_Your task_:
Start at the first line of the material. Repeat each line exactly through the one containing "- Host: The", then stop.

_Provided entries_:
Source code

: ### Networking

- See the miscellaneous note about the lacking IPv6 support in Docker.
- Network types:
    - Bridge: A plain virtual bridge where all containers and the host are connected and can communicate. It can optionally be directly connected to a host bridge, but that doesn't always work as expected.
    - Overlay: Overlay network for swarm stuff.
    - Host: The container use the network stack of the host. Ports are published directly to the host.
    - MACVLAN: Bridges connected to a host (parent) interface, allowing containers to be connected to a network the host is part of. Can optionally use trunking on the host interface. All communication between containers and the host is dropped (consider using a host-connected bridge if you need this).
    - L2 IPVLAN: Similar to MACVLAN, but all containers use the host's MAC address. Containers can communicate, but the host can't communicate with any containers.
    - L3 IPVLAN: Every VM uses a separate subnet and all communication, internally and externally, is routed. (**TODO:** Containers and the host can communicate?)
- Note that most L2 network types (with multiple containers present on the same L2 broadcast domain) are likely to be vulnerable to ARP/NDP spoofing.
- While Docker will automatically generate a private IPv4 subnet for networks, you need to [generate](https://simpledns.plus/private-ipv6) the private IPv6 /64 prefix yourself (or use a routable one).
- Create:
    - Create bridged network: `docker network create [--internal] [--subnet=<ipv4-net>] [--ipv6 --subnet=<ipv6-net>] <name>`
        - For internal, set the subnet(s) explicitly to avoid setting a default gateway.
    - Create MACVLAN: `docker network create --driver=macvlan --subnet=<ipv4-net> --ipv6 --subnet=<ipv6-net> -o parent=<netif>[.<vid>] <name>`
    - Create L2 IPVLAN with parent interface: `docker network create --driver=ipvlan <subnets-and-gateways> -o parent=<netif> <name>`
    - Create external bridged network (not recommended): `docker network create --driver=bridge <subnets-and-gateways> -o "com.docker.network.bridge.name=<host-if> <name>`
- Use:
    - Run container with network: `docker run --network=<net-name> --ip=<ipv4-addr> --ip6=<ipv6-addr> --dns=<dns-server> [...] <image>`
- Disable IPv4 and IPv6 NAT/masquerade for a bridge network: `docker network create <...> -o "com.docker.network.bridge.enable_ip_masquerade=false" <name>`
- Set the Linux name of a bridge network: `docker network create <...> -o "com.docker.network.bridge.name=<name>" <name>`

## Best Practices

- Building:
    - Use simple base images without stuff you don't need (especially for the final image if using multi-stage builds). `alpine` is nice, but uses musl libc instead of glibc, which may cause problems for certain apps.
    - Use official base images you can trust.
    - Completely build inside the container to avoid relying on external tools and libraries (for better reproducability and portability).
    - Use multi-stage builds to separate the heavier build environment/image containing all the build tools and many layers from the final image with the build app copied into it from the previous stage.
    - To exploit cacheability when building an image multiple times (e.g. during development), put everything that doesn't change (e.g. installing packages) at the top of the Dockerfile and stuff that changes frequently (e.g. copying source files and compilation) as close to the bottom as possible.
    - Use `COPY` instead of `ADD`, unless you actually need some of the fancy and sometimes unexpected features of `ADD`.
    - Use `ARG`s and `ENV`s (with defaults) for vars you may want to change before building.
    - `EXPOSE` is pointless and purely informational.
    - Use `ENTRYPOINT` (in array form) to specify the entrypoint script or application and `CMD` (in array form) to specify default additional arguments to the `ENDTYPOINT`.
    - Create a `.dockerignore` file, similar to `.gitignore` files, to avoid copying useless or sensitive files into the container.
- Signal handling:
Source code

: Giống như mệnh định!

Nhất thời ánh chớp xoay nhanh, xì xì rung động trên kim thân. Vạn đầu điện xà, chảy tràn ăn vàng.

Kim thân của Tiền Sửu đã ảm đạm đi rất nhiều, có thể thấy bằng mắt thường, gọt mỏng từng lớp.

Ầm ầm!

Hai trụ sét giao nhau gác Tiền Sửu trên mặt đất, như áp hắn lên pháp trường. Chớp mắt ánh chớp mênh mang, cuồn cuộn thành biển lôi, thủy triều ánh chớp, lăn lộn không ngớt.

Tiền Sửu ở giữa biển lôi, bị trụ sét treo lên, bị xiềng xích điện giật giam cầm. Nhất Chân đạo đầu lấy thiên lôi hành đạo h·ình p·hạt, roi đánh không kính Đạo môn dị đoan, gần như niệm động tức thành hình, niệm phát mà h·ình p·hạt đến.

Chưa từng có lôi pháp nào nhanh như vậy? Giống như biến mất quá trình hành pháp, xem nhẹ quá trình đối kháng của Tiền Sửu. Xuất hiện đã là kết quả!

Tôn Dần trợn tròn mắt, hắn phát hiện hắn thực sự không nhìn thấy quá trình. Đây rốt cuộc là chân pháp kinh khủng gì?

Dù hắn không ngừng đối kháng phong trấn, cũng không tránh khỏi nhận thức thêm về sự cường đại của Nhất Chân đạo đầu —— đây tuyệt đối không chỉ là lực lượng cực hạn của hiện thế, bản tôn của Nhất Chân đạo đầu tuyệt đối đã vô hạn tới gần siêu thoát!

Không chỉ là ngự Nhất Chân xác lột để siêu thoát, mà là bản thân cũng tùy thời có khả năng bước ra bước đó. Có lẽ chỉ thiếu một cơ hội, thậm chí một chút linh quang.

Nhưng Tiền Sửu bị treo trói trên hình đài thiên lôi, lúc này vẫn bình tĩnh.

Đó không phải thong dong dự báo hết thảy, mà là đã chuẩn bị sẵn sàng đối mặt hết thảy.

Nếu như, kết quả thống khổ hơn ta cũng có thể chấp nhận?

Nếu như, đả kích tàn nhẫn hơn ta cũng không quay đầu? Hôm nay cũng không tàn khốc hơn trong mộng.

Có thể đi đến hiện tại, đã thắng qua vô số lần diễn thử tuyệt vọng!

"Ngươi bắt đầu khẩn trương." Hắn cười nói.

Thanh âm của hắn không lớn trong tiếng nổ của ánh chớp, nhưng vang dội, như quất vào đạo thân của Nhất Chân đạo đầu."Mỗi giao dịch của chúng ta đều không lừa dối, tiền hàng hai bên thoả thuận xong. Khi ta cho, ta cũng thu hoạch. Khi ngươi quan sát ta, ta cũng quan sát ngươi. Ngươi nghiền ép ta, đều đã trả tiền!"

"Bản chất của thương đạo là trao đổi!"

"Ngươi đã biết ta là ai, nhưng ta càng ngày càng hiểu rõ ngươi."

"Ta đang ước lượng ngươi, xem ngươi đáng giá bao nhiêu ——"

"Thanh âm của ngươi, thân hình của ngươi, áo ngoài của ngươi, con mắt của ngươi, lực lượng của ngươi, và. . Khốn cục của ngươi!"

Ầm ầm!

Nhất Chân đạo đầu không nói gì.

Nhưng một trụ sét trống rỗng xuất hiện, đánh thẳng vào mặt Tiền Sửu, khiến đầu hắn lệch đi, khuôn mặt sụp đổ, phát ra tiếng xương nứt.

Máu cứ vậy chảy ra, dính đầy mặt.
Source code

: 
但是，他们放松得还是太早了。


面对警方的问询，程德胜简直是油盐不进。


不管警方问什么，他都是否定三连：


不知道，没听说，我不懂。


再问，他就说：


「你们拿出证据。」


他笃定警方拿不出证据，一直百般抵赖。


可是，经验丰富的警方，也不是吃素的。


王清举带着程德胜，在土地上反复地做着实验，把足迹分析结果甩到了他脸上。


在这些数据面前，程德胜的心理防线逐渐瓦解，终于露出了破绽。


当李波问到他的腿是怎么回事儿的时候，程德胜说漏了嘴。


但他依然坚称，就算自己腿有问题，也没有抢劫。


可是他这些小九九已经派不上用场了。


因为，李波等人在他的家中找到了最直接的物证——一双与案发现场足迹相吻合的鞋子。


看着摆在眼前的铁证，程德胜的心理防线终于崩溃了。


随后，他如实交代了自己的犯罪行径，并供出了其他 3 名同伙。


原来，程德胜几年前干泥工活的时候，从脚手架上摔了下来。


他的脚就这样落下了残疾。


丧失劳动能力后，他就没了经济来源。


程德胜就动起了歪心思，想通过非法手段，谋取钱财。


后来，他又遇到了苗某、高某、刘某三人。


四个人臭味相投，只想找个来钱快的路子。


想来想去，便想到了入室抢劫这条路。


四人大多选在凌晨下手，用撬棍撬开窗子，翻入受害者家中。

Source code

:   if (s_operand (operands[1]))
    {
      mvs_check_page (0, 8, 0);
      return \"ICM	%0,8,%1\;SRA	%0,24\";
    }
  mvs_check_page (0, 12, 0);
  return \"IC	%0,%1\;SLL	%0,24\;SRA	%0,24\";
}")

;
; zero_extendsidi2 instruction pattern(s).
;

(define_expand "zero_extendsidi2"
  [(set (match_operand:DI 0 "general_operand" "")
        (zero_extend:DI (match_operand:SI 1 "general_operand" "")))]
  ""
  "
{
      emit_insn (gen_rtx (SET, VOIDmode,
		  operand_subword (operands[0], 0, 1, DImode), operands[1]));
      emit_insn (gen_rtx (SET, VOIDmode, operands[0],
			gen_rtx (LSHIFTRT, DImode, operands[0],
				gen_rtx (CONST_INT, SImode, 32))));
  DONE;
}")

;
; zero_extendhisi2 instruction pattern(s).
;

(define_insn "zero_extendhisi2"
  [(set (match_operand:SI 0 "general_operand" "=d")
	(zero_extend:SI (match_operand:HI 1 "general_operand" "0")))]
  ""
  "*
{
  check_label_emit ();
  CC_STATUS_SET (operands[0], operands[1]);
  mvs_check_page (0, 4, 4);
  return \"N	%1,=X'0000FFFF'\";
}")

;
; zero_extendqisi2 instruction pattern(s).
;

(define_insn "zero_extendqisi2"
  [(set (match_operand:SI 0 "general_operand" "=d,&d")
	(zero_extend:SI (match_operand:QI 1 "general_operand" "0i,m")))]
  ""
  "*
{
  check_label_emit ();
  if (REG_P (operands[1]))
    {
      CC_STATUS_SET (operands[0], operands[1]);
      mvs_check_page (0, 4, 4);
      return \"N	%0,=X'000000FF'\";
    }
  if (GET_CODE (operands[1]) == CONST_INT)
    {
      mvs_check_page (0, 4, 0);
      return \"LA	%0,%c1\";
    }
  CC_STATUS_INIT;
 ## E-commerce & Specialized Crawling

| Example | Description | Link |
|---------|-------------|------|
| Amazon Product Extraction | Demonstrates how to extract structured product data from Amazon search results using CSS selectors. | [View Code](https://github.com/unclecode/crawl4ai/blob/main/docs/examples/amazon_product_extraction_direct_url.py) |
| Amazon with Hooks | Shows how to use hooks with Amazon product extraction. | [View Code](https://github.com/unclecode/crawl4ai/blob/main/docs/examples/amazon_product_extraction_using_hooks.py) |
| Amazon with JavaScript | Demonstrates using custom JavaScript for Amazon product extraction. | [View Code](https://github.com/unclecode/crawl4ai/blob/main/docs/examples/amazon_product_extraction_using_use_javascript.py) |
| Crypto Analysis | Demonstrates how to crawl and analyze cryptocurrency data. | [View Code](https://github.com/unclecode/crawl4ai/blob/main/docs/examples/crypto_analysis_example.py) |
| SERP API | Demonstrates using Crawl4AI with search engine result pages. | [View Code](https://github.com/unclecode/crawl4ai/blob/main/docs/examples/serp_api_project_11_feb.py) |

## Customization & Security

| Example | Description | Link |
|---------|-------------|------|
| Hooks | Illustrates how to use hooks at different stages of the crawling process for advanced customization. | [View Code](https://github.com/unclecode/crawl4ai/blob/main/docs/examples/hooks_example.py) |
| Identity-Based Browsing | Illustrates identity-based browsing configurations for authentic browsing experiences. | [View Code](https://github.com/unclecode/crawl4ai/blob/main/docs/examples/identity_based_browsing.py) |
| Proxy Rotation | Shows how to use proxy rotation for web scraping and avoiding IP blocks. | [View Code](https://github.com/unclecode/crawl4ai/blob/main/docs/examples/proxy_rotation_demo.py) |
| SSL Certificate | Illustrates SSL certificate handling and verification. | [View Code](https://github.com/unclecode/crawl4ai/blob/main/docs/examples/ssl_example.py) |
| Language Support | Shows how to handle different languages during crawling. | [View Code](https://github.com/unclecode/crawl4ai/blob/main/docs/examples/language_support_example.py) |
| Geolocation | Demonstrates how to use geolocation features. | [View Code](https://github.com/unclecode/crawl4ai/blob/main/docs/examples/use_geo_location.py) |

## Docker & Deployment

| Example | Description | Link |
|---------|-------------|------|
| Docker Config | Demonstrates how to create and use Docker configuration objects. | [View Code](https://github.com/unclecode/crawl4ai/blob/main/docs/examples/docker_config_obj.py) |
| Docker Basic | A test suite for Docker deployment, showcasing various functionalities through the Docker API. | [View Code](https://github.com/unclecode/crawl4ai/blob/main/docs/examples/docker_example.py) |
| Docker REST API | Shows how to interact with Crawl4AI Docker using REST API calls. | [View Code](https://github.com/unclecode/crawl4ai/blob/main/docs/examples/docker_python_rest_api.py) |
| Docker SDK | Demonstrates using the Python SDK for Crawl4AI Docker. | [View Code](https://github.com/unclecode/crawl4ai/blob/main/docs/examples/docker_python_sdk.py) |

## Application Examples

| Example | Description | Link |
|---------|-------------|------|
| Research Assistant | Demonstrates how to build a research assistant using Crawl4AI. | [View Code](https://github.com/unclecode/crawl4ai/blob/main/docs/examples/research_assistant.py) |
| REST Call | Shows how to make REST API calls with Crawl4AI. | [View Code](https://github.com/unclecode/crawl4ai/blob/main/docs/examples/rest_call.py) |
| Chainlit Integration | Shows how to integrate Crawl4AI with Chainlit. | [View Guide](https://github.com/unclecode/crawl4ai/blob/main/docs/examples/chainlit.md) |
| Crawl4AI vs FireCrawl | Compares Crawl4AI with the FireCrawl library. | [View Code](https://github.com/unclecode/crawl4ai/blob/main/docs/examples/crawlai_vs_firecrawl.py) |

_The answer_:
Source code

: ### Networking

- See the miscellaneous note about the lacking IPv6 support in Docker.
- Network types:
    - Bridge: A plain virtual bridge where all containers and the host are connected and can communicate. It can optionally be directly connected to a host bridge, but that doesn't always work as expected.
    - Overlay: Overlay network for swarm stuff.
    - Host: The container use the network stack of the host. Ports are published directly to the host.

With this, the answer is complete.